# Work instructions
Reproduce exactly, and nothing but, the lines between the one with "I need the box that holds the window" and the end of the entries, both ends included.

# Stored items
□ □ □

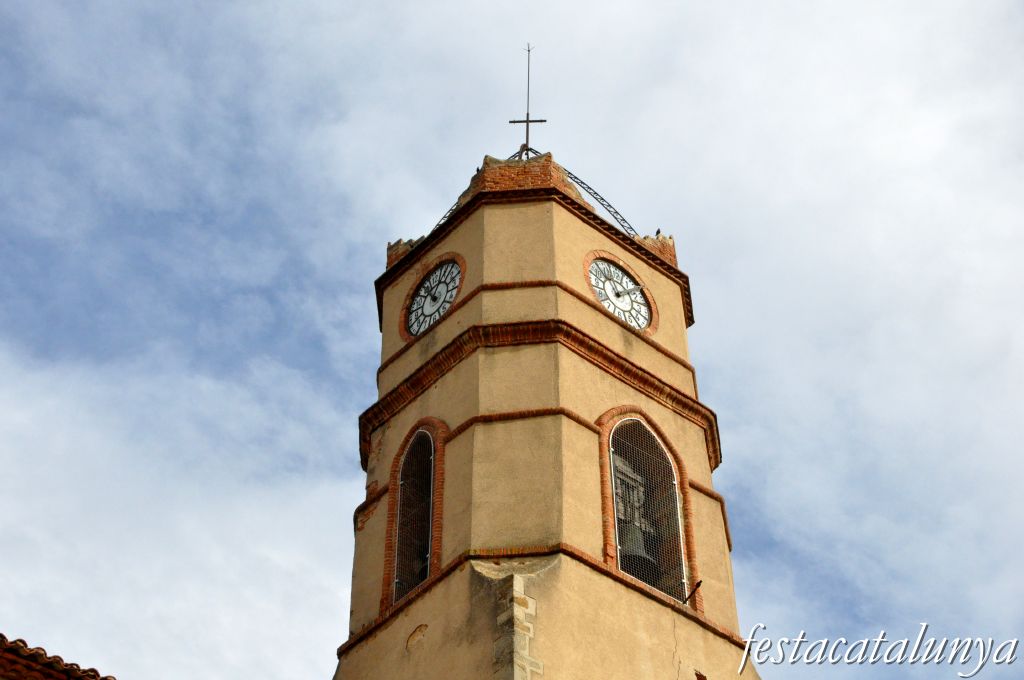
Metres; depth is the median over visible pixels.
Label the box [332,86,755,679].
bell tower
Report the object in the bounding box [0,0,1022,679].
sky
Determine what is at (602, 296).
clock
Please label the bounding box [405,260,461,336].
clock
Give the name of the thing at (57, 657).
tiled roof
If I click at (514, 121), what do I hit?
metal cross
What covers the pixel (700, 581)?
metal bracket
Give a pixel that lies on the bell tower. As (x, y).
(536, 238)
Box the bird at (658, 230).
[654,227,661,236]
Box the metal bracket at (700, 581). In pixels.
[681,579,702,605]
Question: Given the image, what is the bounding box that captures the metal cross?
[509,45,545,159]
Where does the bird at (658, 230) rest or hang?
on the bell tower
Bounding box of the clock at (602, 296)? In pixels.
[587,257,652,331]
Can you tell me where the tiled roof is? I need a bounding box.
[0,635,115,679]

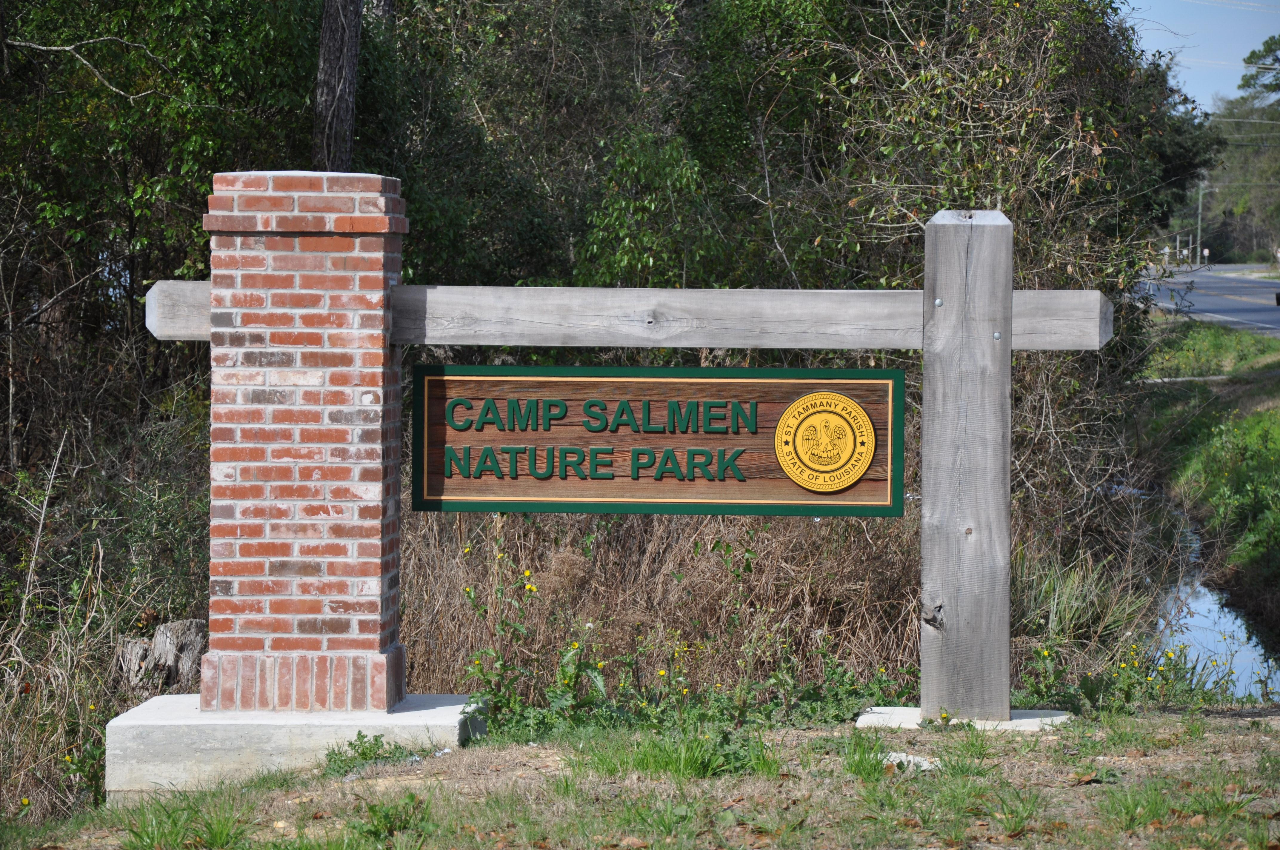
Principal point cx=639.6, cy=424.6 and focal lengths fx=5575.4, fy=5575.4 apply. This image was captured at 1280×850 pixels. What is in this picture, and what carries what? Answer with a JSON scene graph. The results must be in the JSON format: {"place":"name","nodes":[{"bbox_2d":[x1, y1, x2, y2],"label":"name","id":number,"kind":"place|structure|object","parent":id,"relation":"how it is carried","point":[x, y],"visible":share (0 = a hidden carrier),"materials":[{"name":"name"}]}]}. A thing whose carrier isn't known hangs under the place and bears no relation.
{"place":"outdoors","nodes":[
{"label":"outdoors","id":0,"kind":"place"},
{"bbox_2d":[0,707,1279,849],"label":"lawn","id":1,"kind":"structure","parent":0,"point":[381,779],"materials":[{"name":"green plant"}]},
{"bbox_2d":[59,740,107,805],"label":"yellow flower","id":2,"kind":"object","parent":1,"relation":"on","point":[68,759],"visible":0.67,"materials":[{"name":"yellow plant"}]},
{"bbox_2d":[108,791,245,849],"label":"grass tuft","id":3,"kind":"object","parent":1,"relation":"on","point":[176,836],"visible":0.94,"materials":[{"name":"green plant"}]},
{"bbox_2d":[102,693,485,801],"label":"concrete base","id":4,"kind":"object","parent":1,"relation":"on","point":[169,700],"visible":0.67,"materials":[{"name":"grey concrete"}]},
{"bbox_2d":[199,171,407,714],"label":"brick pillar","id":5,"kind":"structure","parent":4,"relation":"on","point":[306,382],"materials":[{"name":"red brick"}]},
{"bbox_2d":[321,731,414,776],"label":"weed","id":6,"kind":"object","parent":1,"relation":"on","point":[376,739],"visible":0.64,"materials":[{"name":"green plant"}]},
{"bbox_2d":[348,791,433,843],"label":"weed","id":7,"kind":"object","parent":1,"relation":"on","point":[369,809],"visible":0.93,"materials":[{"name":"green plant"}]},
{"bbox_2d":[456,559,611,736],"label":"flowering plant","id":8,"kind":"object","parent":1,"relation":"on","point":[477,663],"visible":0.73,"materials":[{"name":"green plant"}]},
{"bbox_2d":[572,724,773,781],"label":"grass tuft","id":9,"kind":"object","parent":1,"relation":"on","point":[689,764],"visible":0.66,"materials":[{"name":"green plant"}]},
{"bbox_2d":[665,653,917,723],"label":"weed","id":10,"kind":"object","parent":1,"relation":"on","point":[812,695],"visible":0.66,"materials":[{"name":"green plant"}]},
{"bbox_2d":[837,728,898,782],"label":"grass tuft","id":11,"kind":"object","parent":1,"relation":"on","point":[860,762],"visible":0.68,"materials":[{"name":"green plant"}]},
{"bbox_2d":[882,751,941,771],"label":"rock","id":12,"kind":"object","parent":1,"relation":"on","point":[895,754],"visible":0.48,"materials":[{"name":"stone"}]},
{"bbox_2d":[855,705,1071,731],"label":"concrete footing","id":13,"kind":"object","parent":1,"relation":"on","point":[1013,722],"visible":0.43,"materials":[{"name":"grey concrete"}]},
{"bbox_2d":[921,207,1013,723],"label":"wooden post","id":14,"kind":"object","parent":13,"relation":"on","point":[928,378],"visible":0.99,"materials":[{"name":"wood"}]},
{"bbox_2d":[139,280,1114,350],"label":"wooden beam","id":15,"kind":"structure","parent":14,"relation":"attached to","point":[885,293],"materials":[{"name":"wood"}]},
{"bbox_2d":[406,364,903,516],"label":"wooden sign","id":16,"kind":"object","parent":15,"relation":"hanging from","point":[599,481],"visible":0.89,"materials":[{"name":"brown wood"}]},
{"bbox_2d":[773,390,876,491],"label":"round emblem","id":17,"kind":"object","parent":16,"relation":"attached to","point":[787,415],"visible":0.95,"materials":[{"name":"gold metal"}]},
{"bbox_2d":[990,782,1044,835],"label":"grass tuft","id":18,"kind":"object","parent":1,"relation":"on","point":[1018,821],"visible":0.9,"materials":[{"name":"green plant"}]},
{"bbox_2d":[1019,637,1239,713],"label":"yellow flower","id":19,"kind":"object","parent":1,"relation":"on","point":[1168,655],"visible":0.57,"materials":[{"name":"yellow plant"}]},
{"bbox_2d":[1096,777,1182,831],"label":"grass tuft","id":20,"kind":"object","parent":1,"relation":"on","point":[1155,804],"visible":0.81,"materials":[{"name":"green plant"}]},
{"bbox_2d":[1107,477,1279,704],"label":"stream","id":21,"kind":"structure","parent":0,"point":[1231,620],"materials":[{"name":"liquid"}]},
{"bbox_2d":[1116,0,1279,112],"label":"sky","id":22,"kind":"structure","parent":0,"point":[1263,38],"materials":[{"name":"blue"}]},
{"bbox_2d":[1133,308,1279,664],"label":"grassy bank","id":23,"kind":"structure","parent":0,"point":[1258,412],"materials":[{"name":"green plant"}]},
{"bbox_2d":[1137,262,1279,336],"label":"road","id":24,"kind":"structure","parent":0,"point":[1248,283],"materials":[{"name":"grey asphalt"}]},
{"label":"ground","id":25,"kind":"structure","parent":0},
{"bbox_2d":[0,407,205,824],"label":"dry grass","id":26,"kind":"structure","parent":25,"relation":"on","point":[101,558],"materials":[{"name":"plant"}]},
{"bbox_2d":[114,618,206,696],"label":"tree stump","id":27,"kind":"object","parent":25,"relation":"on","point":[171,638],"visible":0.7,"materials":[{"name":"grey wood"}]},
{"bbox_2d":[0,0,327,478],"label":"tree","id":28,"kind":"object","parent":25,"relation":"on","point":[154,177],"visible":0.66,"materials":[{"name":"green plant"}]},
{"bbox_2d":[311,0,361,171],"label":"tree trunk","id":29,"kind":"object","parent":25,"relation":"on","point":[329,90],"visible":0.51,"materials":[{"name":"brown wood"}]},
{"bbox_2d":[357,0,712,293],"label":"tree","id":30,"kind":"object","parent":25,"relation":"on","point":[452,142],"visible":0.56,"materials":[{"name":"green plant"}]},
{"bbox_2d":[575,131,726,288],"label":"shrub","id":31,"kind":"object","parent":25,"relation":"on","point":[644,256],"visible":0.57,"materials":[{"name":"green plant"}]},
{"bbox_2d":[397,504,920,707],"label":"dry grass","id":32,"kind":"structure","parent":25,"relation":"on","point":[532,556],"materials":[{"name":"brown plant"}]},
{"bbox_2d":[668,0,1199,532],"label":"tree","id":33,"kind":"object","parent":25,"relation":"on","point":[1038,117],"visible":0.62,"materials":[{"name":"green plant"}]},
{"bbox_2d":[1013,549,1157,648],"label":"grass clump","id":34,"kind":"object","parent":25,"relation":"on","point":[1073,610],"visible":0.49,"materials":[{"name":"green plant"}]},
{"bbox_2d":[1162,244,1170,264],"label":"road sign","id":35,"kind":"object","parent":25,"relation":"on","point":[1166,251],"visible":0.78,"materials":[{"name":"white"}]},
{"bbox_2d":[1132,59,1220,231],"label":"tree","id":36,"kind":"object","parent":25,"relation":"on","point":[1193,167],"visible":0.22,"materials":[{"name":"green plant"}]},
{"bbox_2d":[1195,178,1204,263],"label":"utility pole","id":37,"kind":"object","parent":25,"relation":"on","point":[1198,241],"visible":0.73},
{"bbox_2d":[1201,246,1211,263],"label":"road sign","id":38,"kind":"object","parent":25,"relation":"on","point":[1206,251],"visible":0.86,"materials":[{"name":"white"}]},
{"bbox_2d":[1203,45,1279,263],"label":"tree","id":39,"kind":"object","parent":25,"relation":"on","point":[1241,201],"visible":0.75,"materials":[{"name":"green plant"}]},
{"bbox_2d":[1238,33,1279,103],"label":"tree","id":40,"kind":"object","parent":25,"relation":"on","point":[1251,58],"visible":0.94,"materials":[{"name":"plant"}]}
]}

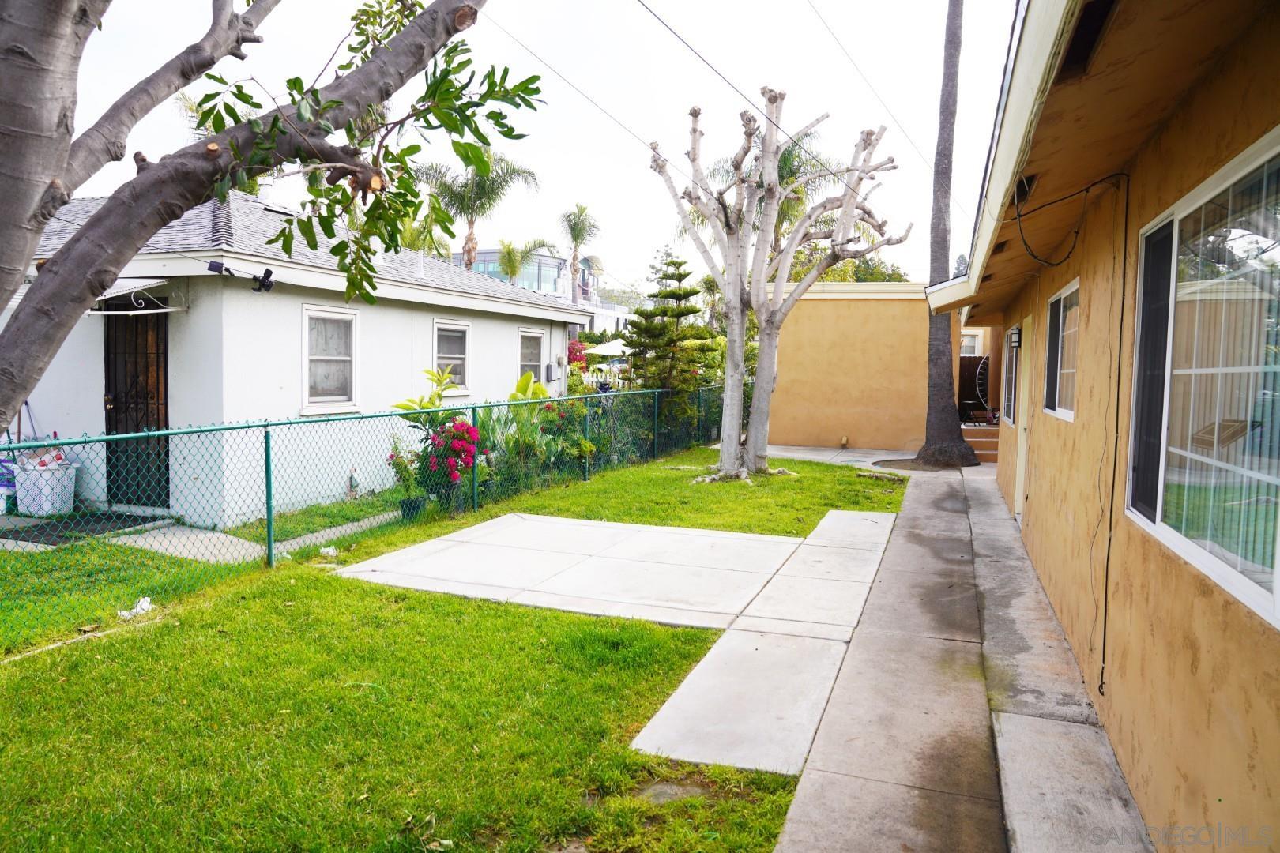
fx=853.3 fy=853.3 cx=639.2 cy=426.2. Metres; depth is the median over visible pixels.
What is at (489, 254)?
distant building
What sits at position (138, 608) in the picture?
litter
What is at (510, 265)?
palm tree
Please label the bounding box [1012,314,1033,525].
door
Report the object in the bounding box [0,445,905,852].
lawn
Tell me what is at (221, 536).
concrete walkway
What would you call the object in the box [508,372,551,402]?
banana plant
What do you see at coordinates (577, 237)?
palm tree
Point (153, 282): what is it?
awning
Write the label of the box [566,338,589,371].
red shrub
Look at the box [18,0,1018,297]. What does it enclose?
sky
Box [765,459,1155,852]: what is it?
concrete walkway
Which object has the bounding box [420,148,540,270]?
palm tree
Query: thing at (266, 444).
chain-link fence
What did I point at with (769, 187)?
tree
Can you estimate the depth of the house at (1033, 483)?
2.97 m
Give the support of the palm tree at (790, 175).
on the ground
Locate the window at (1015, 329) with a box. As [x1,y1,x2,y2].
[1001,327,1020,424]
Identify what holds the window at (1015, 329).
in the house at (1033, 483)
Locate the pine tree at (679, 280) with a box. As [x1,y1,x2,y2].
[621,252,722,423]
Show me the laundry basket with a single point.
(46, 506)
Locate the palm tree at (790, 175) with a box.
[707,124,837,256]
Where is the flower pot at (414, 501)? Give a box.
[398,495,427,520]
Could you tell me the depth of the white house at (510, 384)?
9.62 m
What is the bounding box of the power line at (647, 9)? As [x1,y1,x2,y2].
[640,0,908,198]
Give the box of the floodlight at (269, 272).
[206,259,274,292]
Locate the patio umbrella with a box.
[583,338,632,359]
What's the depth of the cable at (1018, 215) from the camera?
4.35 m
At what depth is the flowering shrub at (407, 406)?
9.06 m
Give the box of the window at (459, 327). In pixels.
[432,319,471,391]
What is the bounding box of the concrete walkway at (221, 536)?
[1,504,404,561]
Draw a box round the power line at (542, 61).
[481,3,697,186]
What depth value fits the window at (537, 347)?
15.55 m
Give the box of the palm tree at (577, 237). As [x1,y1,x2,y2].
[556,201,602,302]
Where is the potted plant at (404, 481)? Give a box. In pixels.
[385,439,429,518]
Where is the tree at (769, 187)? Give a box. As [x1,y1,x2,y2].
[643,88,905,480]
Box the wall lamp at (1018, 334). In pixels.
[1007,326,1021,346]
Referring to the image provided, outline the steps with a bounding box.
[961,424,1000,461]
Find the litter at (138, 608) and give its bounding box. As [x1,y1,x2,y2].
[116,595,154,620]
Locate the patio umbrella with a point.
(617, 354)
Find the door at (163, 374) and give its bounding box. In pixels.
[102,298,169,507]
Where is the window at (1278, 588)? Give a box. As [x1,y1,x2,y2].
[1125,126,1279,630]
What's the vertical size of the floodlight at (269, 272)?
0.266 m
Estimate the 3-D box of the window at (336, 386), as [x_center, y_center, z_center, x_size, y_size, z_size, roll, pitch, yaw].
[-3.681,-0.787,9.966,0.164,1.378,0.921,3,5,20]
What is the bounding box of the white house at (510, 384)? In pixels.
[2,185,580,525]
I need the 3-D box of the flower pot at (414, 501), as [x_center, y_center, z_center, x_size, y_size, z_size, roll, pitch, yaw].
[-2.386,0.863,8.982,0.312,0.224,0.311,3,5,20]
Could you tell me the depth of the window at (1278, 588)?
2.63 m
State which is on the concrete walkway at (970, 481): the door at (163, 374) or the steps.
the steps
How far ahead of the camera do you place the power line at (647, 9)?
11.32 m
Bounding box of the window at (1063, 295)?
[1042,278,1080,420]
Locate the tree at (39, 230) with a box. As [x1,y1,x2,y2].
[0,0,515,428]
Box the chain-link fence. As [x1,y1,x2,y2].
[0,383,727,646]
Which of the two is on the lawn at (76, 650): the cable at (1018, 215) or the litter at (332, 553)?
the litter at (332, 553)
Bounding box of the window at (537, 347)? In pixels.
[517,327,545,383]
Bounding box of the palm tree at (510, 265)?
[493,237,553,282]
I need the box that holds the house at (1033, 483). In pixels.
[921,0,1279,852]
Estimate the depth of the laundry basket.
8.92 m
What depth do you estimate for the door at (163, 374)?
9.24 m
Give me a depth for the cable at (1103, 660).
3.89 m
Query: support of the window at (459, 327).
in the white house at (510, 384)
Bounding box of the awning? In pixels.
[89,277,184,314]
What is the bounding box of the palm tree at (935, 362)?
[911,0,979,469]
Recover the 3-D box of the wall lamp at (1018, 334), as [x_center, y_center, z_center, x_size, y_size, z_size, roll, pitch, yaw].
[4.336,-1.030,9.894,0.158,0.249,0.330,3,5,20]
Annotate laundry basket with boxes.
[12,458,78,516]
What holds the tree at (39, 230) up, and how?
on the ground
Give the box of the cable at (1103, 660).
[1098,173,1131,702]
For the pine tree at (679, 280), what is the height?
4.079 m
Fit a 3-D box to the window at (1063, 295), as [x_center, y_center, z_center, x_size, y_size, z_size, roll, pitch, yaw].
[3.116,-0.526,6.037,0.151,1.031,1.344,3,5,20]
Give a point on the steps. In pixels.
(977, 438)
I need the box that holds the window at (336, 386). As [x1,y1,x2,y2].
[301,305,357,412]
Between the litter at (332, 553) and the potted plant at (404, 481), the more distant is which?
the potted plant at (404, 481)
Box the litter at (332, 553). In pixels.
[318,545,338,557]
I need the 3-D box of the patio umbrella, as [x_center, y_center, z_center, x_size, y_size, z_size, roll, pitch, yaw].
[-0.769,-1.803,28.795,2.375,2.218,2.523,3,5,20]
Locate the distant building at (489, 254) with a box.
[452,246,635,333]
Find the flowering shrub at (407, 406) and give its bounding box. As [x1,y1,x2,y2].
[387,365,482,509]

□ □ □

# Response area
I need the box that holds the window at (336, 386). As [x1,y1,x2,y2].
[301,305,357,412]
Between the litter at (332, 553) and the potted plant at (404, 481), the more distant is which?
the potted plant at (404, 481)
Box the litter at (332, 553). In pixels.
[318,545,338,557]
I need the 3-D box of the patio umbrella, as [x_center, y_center, z_center, x_size, y_size, z_size, roll, pitch, yaw].
[-0.769,-1.803,28.795,2.375,2.218,2.523,3,5,20]
Locate the distant building at (489, 254) with a box.
[452,246,635,333]
Find the flowering shrub at (407, 406) and give its bounding box. As [x1,y1,x2,y2].
[387,365,482,509]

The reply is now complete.